Assignment:
Please reproduce, word for word, the passage of the article below on Amazon and Google that runs from "Over half of" up to and including "21% to 16%.".

Amazon is eating away at Google's core business
Tech3 min read

jeff bezos amazon ceo happy laughing smiling

Alex Wong/Getty Images

Jeff Bezos, founder and Chief Executive of Amazon.

For more and more people, Amazon is now their first port of call when it comes to researching potential purchases - and that's bad news for Google.

Over half of Americans now go to Amazon to carry out their first search for products, turning away from search engines and other online retailers, according to a new study from marketing company BloomReach. (The research was previously reported on by Bloomberg.)

55% of those surveyed made their first search on Amazon, up from 44% a year ago. Meanwhile, just 27% of people begin at search engines, down 34%. Retailers also saw a decline, dropping from 21% to 16%.

(The study took place on Labor Day, May 1, and surveyed 2,000 consumers. There's no word on data from other countries, but it seems reasonable to assume that in Western markets where Amazon has a similar presence to in the US, the results would be similar.)

It's a yet another sign of how utterly Amazon is dominating online shopping - but it's also particularly bad news for Google.

Google's original, core business is a search engine. But more and more consumers are now opting to bypass it entirely, going straight to the ultimate destination instead of browsing around.

A customer pushes her shopping cart through the aisles at a Walmart store in the Porter Ranch section of Los Angeles November 26, 2013.  REUTERS/Kevork Djansezian

Thomson Reuters

Shopping in IRL is so passe.

Plus the ads Google can serve next to product/shopping searches are especially lucrative (as they can be highly targeted at users obviously intending to spend money), making this trend more damaging than if Google's search market were eroding in a different sector (educational searches, for example).

Material shown:
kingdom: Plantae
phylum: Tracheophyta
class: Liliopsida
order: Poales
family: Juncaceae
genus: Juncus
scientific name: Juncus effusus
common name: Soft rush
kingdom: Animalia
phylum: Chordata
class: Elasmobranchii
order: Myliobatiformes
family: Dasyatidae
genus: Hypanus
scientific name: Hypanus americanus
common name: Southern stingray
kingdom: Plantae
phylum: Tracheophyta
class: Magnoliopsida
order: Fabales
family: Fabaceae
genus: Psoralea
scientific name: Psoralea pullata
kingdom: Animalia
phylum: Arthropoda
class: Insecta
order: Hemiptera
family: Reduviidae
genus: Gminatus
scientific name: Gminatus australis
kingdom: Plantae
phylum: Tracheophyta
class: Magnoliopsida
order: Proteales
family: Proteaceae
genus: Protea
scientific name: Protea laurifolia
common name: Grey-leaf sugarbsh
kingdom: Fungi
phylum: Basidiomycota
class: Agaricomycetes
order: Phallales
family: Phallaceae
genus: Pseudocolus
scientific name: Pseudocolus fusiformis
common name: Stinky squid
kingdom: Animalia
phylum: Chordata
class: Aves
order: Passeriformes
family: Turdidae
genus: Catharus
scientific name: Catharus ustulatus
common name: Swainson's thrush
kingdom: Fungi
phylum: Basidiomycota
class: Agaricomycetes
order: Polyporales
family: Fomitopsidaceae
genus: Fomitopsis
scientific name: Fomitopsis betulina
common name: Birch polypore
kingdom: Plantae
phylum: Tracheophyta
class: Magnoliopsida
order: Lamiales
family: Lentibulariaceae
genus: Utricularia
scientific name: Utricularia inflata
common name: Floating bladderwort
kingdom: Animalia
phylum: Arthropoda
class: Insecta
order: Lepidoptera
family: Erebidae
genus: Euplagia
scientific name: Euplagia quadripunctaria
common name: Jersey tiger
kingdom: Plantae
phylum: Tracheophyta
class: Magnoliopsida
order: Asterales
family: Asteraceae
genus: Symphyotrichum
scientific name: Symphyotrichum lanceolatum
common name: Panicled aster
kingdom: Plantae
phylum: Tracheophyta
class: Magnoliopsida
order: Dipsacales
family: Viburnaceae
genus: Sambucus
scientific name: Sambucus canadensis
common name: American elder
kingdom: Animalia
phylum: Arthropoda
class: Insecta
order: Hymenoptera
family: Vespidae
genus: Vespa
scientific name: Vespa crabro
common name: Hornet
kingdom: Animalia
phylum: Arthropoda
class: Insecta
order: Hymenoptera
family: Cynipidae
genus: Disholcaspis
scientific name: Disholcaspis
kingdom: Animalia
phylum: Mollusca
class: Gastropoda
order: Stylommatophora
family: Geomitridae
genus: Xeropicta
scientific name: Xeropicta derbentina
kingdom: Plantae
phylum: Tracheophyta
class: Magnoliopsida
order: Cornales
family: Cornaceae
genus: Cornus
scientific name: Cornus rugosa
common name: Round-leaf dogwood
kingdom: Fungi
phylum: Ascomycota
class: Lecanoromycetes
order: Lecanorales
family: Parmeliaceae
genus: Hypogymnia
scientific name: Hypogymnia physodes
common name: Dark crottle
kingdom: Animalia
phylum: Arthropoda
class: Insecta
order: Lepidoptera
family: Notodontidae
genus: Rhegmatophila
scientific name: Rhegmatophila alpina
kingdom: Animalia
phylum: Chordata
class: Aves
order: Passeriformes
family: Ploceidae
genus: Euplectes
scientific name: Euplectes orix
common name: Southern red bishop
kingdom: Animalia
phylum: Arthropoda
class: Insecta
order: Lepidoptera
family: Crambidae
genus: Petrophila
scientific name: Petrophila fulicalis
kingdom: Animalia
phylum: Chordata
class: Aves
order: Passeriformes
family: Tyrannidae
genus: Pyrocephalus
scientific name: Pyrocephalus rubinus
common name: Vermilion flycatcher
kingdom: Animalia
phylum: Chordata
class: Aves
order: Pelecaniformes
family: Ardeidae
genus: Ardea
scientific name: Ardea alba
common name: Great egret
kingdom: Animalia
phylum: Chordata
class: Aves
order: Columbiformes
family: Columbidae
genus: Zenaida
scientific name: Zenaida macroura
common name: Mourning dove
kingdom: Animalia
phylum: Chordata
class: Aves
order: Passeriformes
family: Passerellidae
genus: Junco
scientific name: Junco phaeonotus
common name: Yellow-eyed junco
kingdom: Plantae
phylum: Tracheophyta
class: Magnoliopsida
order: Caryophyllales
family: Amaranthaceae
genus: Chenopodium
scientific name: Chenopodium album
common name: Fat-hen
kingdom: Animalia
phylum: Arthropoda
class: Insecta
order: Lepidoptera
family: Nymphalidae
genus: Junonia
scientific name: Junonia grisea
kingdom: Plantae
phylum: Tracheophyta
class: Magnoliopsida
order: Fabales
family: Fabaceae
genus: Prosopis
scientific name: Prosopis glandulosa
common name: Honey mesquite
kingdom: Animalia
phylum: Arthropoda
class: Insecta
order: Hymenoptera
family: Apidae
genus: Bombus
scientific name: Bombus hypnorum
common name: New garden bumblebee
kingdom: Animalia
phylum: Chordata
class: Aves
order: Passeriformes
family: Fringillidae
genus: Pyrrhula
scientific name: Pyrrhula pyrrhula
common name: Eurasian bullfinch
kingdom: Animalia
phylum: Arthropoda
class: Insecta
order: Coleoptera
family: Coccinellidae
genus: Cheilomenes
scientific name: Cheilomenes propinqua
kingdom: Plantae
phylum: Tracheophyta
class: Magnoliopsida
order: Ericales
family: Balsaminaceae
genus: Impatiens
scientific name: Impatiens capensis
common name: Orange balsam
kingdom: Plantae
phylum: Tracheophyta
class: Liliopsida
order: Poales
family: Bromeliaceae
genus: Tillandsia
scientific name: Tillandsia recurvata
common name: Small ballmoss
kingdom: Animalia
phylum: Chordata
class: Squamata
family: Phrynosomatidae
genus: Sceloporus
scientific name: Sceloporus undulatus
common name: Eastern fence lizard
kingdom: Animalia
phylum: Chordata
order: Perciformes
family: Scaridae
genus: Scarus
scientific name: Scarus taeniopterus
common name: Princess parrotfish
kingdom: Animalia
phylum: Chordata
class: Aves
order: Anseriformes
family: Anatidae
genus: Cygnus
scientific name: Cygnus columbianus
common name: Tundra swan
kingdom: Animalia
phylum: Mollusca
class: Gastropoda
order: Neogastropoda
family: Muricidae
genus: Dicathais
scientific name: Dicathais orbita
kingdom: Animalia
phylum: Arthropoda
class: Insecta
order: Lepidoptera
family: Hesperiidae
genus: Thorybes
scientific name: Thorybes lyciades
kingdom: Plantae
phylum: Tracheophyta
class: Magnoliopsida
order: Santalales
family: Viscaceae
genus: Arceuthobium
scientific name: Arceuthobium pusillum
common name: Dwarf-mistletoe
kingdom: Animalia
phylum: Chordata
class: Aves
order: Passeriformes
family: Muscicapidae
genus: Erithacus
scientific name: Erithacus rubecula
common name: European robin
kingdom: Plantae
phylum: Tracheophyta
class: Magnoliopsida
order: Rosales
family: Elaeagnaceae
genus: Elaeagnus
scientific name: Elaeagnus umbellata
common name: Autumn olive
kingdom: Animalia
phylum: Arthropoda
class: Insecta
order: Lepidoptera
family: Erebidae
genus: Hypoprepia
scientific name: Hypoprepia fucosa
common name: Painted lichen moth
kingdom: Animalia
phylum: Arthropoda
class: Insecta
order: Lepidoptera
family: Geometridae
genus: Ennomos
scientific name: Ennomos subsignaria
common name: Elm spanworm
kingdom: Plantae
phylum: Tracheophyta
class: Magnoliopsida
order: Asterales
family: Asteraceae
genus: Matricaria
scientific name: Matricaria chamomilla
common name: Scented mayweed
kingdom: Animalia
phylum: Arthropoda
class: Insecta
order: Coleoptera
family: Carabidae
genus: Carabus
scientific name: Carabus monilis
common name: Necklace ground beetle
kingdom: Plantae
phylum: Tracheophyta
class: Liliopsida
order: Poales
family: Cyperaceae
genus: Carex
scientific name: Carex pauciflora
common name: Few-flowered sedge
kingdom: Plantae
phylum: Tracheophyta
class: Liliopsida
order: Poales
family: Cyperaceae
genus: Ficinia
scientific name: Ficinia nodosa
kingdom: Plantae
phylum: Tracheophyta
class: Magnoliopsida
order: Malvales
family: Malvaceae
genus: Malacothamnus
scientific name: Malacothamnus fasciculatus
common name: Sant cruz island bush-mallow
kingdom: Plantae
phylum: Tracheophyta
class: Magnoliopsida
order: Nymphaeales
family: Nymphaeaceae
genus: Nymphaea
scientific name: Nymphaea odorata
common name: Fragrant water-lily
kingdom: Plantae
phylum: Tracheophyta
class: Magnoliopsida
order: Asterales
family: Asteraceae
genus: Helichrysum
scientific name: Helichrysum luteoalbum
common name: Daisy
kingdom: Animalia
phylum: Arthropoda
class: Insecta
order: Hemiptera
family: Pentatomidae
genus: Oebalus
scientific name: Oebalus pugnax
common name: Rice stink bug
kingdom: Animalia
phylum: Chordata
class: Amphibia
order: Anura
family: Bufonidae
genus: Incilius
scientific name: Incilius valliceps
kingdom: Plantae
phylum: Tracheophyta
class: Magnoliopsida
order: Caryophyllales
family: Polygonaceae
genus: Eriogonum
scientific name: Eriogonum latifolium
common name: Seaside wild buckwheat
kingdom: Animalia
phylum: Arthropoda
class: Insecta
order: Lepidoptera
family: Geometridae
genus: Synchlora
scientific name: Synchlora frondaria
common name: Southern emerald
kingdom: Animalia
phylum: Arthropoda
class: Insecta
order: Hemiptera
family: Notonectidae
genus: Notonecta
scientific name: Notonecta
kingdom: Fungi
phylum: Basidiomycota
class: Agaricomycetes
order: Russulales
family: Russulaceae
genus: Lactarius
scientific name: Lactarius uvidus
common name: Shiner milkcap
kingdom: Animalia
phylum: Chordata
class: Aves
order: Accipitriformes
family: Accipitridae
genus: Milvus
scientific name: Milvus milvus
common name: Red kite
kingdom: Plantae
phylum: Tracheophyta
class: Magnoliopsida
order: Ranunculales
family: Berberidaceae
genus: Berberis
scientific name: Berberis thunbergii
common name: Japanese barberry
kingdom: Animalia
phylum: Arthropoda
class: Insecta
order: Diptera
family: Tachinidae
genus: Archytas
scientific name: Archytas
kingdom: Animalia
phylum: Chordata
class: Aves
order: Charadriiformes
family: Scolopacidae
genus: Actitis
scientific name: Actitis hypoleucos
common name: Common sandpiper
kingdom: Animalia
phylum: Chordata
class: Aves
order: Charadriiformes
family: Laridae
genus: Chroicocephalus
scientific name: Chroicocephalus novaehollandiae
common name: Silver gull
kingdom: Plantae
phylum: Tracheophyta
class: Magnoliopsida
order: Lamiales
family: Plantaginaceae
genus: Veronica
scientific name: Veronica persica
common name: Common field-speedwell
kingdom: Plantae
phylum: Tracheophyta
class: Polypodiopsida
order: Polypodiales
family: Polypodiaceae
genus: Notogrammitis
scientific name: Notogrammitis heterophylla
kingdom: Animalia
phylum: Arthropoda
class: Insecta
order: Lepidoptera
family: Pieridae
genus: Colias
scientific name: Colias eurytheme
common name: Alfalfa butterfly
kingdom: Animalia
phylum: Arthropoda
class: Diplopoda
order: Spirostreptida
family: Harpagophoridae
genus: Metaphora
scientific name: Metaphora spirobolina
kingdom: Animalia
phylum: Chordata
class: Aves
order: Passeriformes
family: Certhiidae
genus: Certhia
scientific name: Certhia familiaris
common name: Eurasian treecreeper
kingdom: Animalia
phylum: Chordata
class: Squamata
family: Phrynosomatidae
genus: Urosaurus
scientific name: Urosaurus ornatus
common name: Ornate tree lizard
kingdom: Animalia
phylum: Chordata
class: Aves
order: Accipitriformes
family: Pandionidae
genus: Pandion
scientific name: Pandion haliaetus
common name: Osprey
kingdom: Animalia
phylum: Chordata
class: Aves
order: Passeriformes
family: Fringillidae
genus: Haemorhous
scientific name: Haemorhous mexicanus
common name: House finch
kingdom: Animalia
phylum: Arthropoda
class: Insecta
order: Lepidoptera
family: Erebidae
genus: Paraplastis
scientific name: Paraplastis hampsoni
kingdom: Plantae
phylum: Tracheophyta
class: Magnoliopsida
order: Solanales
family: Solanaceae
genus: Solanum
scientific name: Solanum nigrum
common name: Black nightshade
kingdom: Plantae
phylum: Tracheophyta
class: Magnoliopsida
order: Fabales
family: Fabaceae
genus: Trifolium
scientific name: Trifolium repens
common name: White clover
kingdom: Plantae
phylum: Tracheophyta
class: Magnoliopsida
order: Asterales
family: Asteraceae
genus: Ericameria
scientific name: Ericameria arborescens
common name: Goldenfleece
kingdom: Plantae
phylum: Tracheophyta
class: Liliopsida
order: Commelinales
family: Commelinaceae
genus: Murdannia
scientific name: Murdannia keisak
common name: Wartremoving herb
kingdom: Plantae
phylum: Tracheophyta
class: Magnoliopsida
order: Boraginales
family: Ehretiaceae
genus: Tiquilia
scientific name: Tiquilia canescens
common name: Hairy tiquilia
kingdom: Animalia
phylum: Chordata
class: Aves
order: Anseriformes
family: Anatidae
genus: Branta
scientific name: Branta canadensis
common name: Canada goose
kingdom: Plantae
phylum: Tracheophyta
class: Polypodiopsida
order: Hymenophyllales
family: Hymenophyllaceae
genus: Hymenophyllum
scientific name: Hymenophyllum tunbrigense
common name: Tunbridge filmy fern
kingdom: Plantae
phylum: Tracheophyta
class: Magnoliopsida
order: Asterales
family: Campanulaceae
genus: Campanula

Task response:
Over half of Americans now go to Amazon to carry out their first search for products, turning away from search engines and other online retailers, according to a new study from marketing company BloomReach. (The research was previously reported on by Bloomberg.)

55% of those surveyed made their first search on Amazon, up from 44% a year ago. Meanwhile, just 27% of people begin at search engines, down 34%. Retailers also saw a decline, dropping from 21% to 16%.